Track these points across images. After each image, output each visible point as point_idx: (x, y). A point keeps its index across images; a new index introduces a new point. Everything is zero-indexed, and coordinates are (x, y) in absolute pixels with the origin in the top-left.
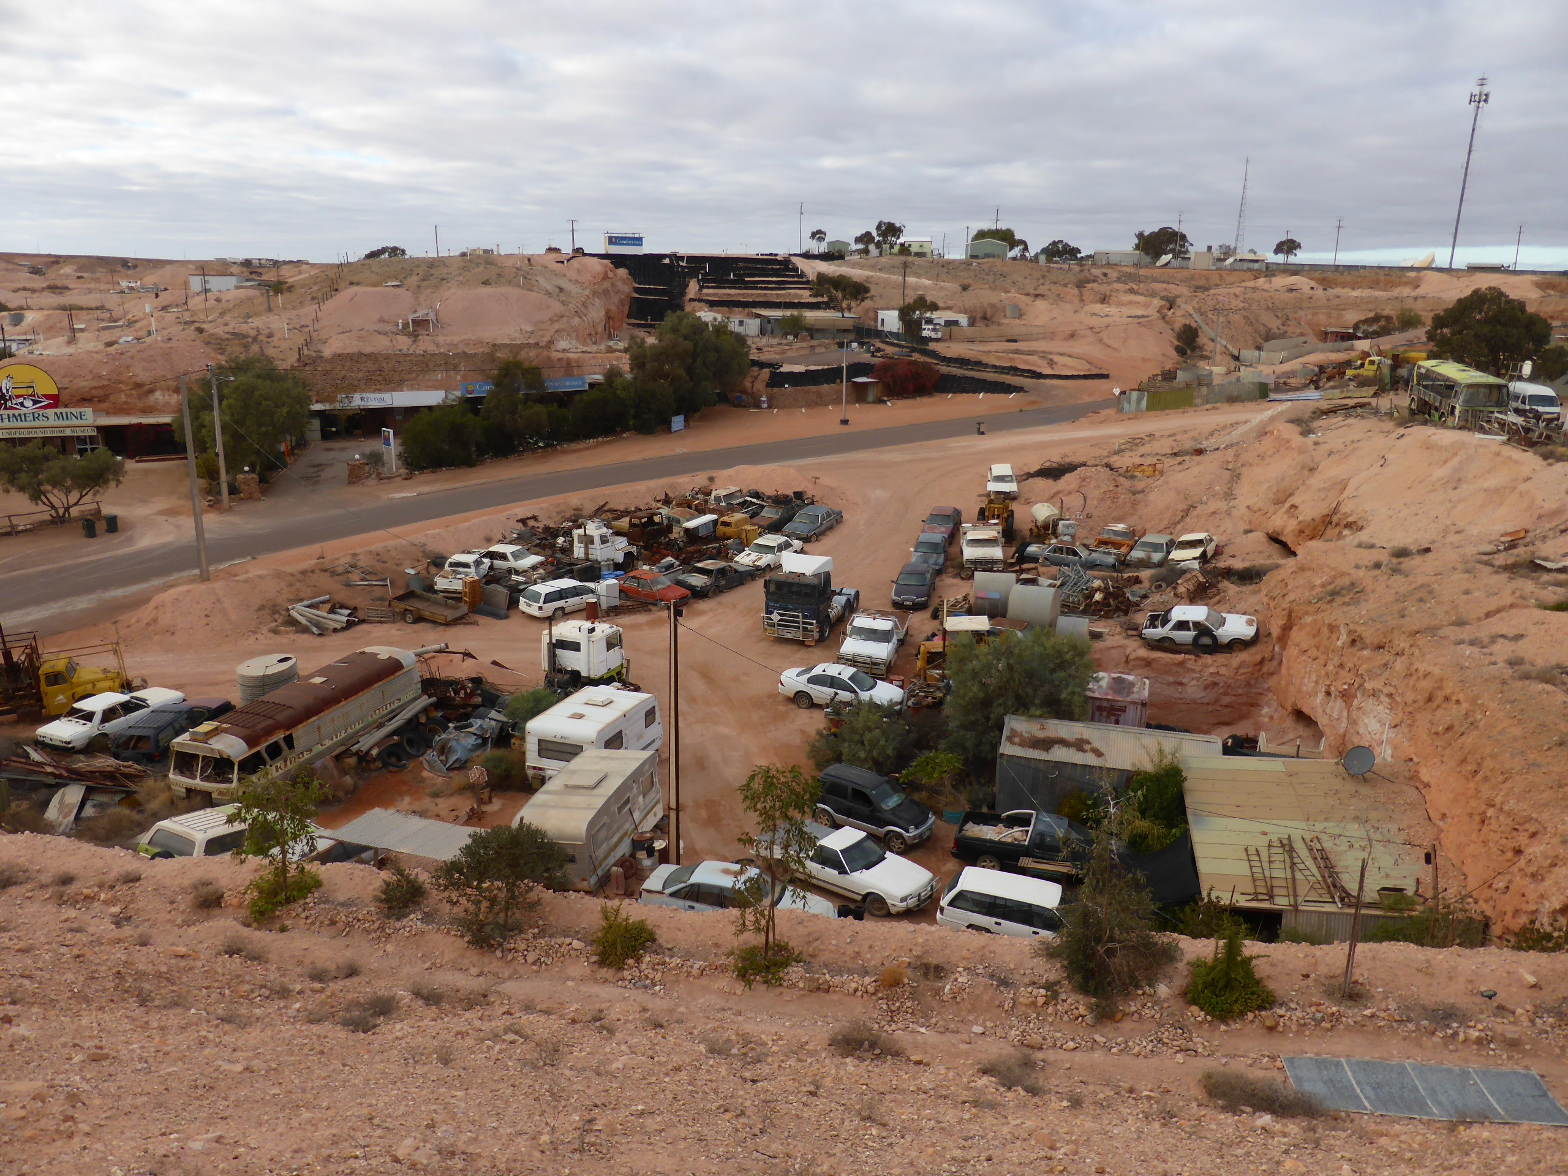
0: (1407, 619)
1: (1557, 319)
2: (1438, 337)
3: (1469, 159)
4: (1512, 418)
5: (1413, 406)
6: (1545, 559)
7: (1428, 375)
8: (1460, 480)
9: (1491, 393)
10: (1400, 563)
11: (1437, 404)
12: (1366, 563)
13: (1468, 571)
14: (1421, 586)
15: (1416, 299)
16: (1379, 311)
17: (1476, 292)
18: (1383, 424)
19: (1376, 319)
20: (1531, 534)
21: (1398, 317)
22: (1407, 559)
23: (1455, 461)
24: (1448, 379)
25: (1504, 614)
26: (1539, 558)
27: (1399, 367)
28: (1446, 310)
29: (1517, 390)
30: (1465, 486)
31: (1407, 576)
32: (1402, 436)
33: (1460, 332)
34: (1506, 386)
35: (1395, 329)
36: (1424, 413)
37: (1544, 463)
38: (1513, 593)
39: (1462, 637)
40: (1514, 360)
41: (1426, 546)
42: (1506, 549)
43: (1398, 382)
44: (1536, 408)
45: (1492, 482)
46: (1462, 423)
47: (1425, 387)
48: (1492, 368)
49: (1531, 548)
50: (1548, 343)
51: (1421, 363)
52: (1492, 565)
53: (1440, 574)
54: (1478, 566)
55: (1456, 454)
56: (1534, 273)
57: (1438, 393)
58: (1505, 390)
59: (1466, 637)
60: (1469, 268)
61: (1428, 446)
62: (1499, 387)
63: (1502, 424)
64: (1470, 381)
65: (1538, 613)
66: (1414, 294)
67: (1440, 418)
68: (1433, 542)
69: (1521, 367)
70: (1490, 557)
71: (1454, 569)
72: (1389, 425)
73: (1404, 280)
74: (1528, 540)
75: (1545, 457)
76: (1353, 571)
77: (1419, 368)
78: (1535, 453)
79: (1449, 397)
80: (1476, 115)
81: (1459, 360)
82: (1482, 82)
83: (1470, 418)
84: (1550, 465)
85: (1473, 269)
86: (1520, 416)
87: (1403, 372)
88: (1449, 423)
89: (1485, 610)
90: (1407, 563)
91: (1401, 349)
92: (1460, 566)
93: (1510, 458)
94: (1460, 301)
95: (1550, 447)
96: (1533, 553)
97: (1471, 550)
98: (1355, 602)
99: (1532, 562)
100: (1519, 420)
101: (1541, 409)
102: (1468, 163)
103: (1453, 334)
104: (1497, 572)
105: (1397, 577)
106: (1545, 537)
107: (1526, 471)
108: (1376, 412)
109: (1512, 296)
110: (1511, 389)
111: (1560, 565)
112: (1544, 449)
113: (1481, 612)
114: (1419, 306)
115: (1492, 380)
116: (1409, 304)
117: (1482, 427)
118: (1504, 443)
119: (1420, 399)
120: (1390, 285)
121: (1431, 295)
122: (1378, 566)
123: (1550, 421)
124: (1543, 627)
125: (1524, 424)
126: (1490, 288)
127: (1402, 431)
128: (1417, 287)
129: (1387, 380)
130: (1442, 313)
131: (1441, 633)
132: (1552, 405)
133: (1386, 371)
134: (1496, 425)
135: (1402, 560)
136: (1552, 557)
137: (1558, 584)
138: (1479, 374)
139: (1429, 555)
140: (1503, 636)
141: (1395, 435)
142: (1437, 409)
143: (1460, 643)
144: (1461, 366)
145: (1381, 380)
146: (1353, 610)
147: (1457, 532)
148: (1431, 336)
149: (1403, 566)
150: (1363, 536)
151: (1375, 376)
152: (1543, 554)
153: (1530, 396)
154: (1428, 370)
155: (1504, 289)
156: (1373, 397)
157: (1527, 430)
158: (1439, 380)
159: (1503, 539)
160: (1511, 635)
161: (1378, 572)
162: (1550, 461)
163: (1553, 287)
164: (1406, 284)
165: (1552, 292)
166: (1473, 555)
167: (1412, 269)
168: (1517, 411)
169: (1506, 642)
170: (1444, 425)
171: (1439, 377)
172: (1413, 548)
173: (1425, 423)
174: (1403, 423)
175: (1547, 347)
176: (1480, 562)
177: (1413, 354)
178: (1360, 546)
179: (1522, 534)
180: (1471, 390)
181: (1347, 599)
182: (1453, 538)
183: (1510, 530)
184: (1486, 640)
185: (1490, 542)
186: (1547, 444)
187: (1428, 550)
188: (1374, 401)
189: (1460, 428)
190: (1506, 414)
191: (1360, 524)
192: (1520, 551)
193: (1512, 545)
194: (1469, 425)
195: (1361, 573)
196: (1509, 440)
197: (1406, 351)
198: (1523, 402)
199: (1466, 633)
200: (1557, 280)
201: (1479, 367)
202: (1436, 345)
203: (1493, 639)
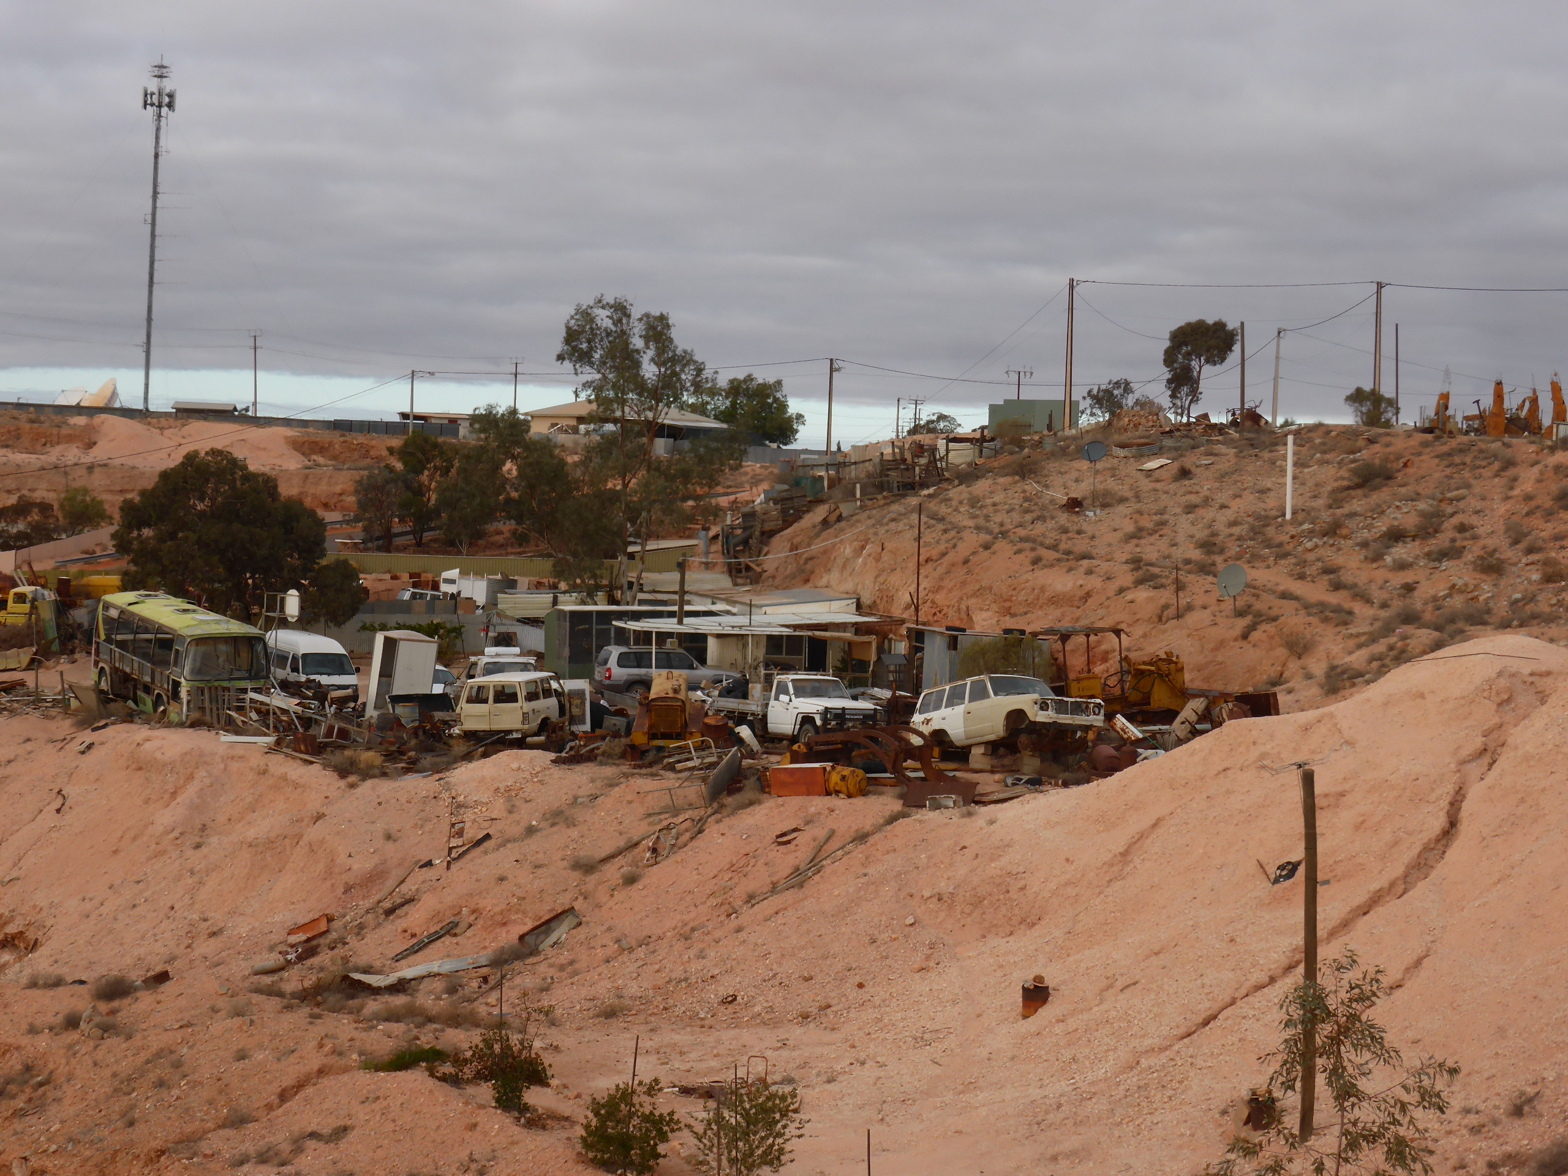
0: (140, 1129)
1: (334, 508)
2: (135, 545)
3: (154, 208)
4: (279, 700)
5: (104, 685)
6: (367, 971)
7: (126, 622)
8: (204, 828)
9: (237, 653)
10: (113, 1012)
11: (147, 679)
12: (50, 1019)
13: (238, 1013)
14: (159, 1054)
15: (91, 468)
16: (25, 492)
17: (191, 458)
18: (52, 725)
19: (22, 509)
20: (336, 924)
21: (62, 506)
22: (127, 1001)
23: (191, 791)
24: (160, 629)
25: (309, 1090)
26: (357, 970)
27: (73, 605)
28: (143, 493)
29: (281, 646)
30: (214, 840)
31: (129, 1037)
32: (90, 747)
33: (173, 536)
34: (261, 640)
35: (58, 530)
36: (125, 698)
37: (342, 783)
38: (321, 1046)
39: (243, 1148)
40: (270, 587)
41: (159, 969)
42: (300, 958)
43: (72, 637)
44: (317, 677)
45: (262, 826)
46: (195, 715)
47: (122, 645)
48: (236, 604)
49: (340, 951)
50: (323, 555)
51: (109, 598)
52: (281, 994)
53: (189, 1025)
54: (256, 998)
55: (191, 777)
56: (287, 422)
57: (145, 656)
58: (260, 648)
59: (249, 1148)
60: (178, 410)
61: (140, 765)
62: (251, 642)
63: (264, 712)
64: (198, 632)
65: (365, 1079)
66: (87, 459)
67: (156, 706)
68: (172, 959)
69: (283, 600)
70: (276, 977)
71: (214, 1010)
72: (63, 726)
73: (65, 431)
74: (334, 935)
75: (343, 772)
76: (25, 1041)
77: (107, 606)
78: (325, 766)
79: (165, 663)
80: (158, 129)
81: (177, 591)
82: (161, 72)
83: (207, 704)
84: (352, 786)
85: (187, 413)
86: (293, 695)
87: (80, 615)
88: (173, 717)
89: (275, 1088)
90: (130, 1009)
91: (73, 569)
92: (222, 1003)
93: (284, 778)
94: (165, 476)
95: (347, 753)
96: (345, 960)
97: (239, 968)
98: (37, 1106)
99: (346, 978)
100: (290, 703)
101: (325, 680)
102: (154, 215)
103: (161, 540)
104: (288, 1008)
105: (112, 1042)
106: (361, 927)
107: (314, 803)
108: (36, 700)
109: (252, 468)
110: (271, 643)
111: (392, 979)
112: (338, 757)
113: (270, 1093)
114: (98, 481)
115: (236, 627)
116: (80, 479)
117: (230, 721)
118: (271, 750)
119: (115, 670)
120: (42, 441)
121: (117, 462)
122: (72, 1022)
123: (342, 702)
124: (377, 1106)
125: (299, 709)
126: (214, 452)
127: (88, 736)
128: (91, 445)
129: (52, 633)
130: (137, 498)
131: (205, 1147)
132: (342, 671)
133: (47, 614)
134: (254, 716)
135: (116, 1004)
136: (377, 964)
137: (392, 1016)
138: (213, 616)
139: (167, 987)
140: (313, 1135)
141: (75, 746)
142: (147, 689)
143: (242, 1163)
144: (180, 603)
145: (42, 634)
146: (33, 1125)
147: (213, 934)
148: (122, 545)
149: (120, 1018)
150: (41, 962)
151: (29, 626)
152: (362, 960)
153: (304, 655)
154: (122, 612)
155: (239, 454)
156: (28, 668)
157: (307, 723)
158: (147, 631)
159: (293, 939)
160: (326, 1131)
161: (74, 1036)
162: (352, 779)
163: (320, 448)
164: (70, 439)
165: (320, 460)
166: (245, 978)
167: (78, 409)
168: (286, 686)
169: (320, 1145)
170: (164, 721)
171: (145, 625)
172: (136, 976)
173: (129, 718)
174: (89, 721)
175: (324, 562)
176: (258, 991)
177: (96, 579)
178: (33, 984)
179: (323, 926)
180: (202, 649)
181: (20, 1103)
182: (206, 947)
183: (302, 920)
184: (286, 1148)
185: (271, 949)
186: (344, 747)
187: (162, 977)
188: (29, 678)
189: (193, 725)
190: (268, 694)
191: (31, 935)
192: (324, 958)
193: (309, 950)
194: (208, 718)
195: (43, 1042)
196: (278, 743)
197: (82, 574)
198: (295, 669)
199: (248, 1140)
200: (326, 436)
201: (215, 605)
202: (134, 561)
203: (298, 1144)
= = = = =
TASK TO COMPLETE: Look above for the line holding "169: (1506, 642)" and the line holding "202: (1436, 345)". Retype both, and every line between them, word for word and nothing else.

RESULT OF THE TASK:
169: (1506, 642)
170: (1444, 425)
171: (1439, 377)
172: (1413, 548)
173: (1425, 423)
174: (1403, 423)
175: (1547, 347)
176: (1480, 562)
177: (1413, 354)
178: (1360, 546)
179: (1522, 534)
180: (1471, 390)
181: (1347, 599)
182: (1453, 538)
183: (1510, 530)
184: (1486, 640)
185: (1490, 542)
186: (1547, 444)
187: (1428, 550)
188: (1374, 401)
189: (1460, 428)
190: (1506, 414)
191: (1360, 524)
192: (1520, 551)
193: (1512, 545)
194: (1469, 425)
195: (1361, 573)
196: (1509, 440)
197: (1406, 351)
198: (1523, 402)
199: (1466, 633)
200: (1557, 280)
201: (1479, 367)
202: (1436, 345)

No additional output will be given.